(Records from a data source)
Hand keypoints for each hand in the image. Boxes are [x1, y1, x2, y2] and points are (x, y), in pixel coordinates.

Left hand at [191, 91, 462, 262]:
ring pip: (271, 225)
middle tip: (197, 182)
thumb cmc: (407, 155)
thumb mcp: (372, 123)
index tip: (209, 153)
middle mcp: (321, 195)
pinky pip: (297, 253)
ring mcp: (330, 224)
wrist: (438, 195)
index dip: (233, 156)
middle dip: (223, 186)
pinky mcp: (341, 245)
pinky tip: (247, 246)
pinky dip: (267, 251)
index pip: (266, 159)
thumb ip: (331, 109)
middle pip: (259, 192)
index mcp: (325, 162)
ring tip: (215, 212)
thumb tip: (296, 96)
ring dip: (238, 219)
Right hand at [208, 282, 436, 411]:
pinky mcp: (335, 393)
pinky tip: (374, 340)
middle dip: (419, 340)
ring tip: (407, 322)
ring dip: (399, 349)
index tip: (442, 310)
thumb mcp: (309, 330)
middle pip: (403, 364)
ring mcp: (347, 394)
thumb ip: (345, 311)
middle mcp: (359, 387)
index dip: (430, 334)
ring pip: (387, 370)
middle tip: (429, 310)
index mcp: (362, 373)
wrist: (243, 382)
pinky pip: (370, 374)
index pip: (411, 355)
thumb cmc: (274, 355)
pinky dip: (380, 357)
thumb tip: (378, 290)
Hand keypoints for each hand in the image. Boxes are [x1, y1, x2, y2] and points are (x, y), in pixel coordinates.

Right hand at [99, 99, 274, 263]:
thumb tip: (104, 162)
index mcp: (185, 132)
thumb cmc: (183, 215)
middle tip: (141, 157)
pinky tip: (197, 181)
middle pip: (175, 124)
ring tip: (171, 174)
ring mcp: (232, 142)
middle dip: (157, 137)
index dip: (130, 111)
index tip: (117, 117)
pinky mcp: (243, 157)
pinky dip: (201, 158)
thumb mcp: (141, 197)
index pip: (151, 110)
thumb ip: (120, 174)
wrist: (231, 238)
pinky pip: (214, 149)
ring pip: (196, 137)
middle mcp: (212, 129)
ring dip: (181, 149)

...

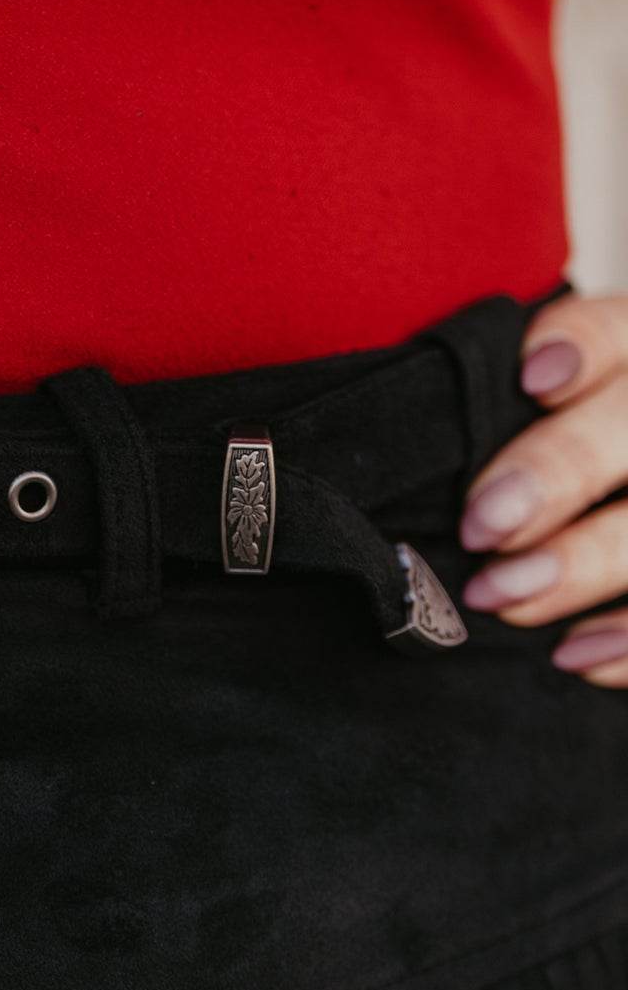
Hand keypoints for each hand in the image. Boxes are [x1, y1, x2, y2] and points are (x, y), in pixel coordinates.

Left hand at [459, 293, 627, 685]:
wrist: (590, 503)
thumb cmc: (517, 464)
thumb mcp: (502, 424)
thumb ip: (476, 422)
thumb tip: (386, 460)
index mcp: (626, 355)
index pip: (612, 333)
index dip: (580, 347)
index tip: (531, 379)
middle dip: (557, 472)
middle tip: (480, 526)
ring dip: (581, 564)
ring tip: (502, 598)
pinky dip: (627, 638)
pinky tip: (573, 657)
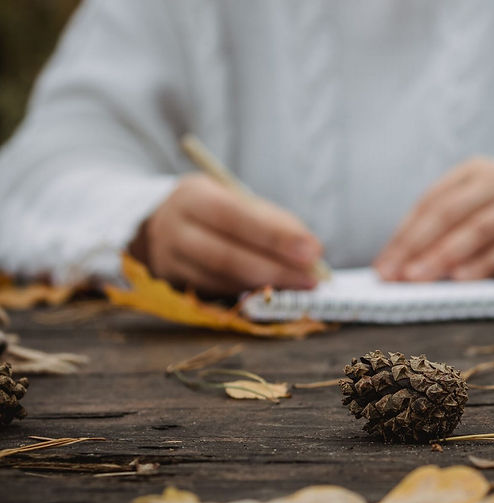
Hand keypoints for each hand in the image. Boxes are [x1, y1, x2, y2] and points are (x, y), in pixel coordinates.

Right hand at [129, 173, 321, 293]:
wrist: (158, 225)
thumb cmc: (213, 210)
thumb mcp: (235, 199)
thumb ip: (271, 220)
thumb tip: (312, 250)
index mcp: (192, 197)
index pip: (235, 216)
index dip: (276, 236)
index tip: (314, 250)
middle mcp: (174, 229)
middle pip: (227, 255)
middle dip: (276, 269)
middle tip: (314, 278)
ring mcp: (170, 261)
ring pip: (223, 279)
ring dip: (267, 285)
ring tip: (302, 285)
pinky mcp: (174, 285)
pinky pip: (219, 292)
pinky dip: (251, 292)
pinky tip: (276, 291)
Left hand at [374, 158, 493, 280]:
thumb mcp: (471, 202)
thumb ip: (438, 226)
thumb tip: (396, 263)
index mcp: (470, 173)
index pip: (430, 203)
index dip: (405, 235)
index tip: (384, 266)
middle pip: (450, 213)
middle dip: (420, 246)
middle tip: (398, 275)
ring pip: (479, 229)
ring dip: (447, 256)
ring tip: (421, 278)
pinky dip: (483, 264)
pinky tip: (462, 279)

**WHAT TO DO:** Wherever the string "Left" occurs in the records above, copy that line.

**ANSWER TO THE PROBLEM:**
Left hand at [191, 91, 462, 262]:
Left hand at [459, 293, 627, 685]:
Left hand at [374, 158, 493, 280]:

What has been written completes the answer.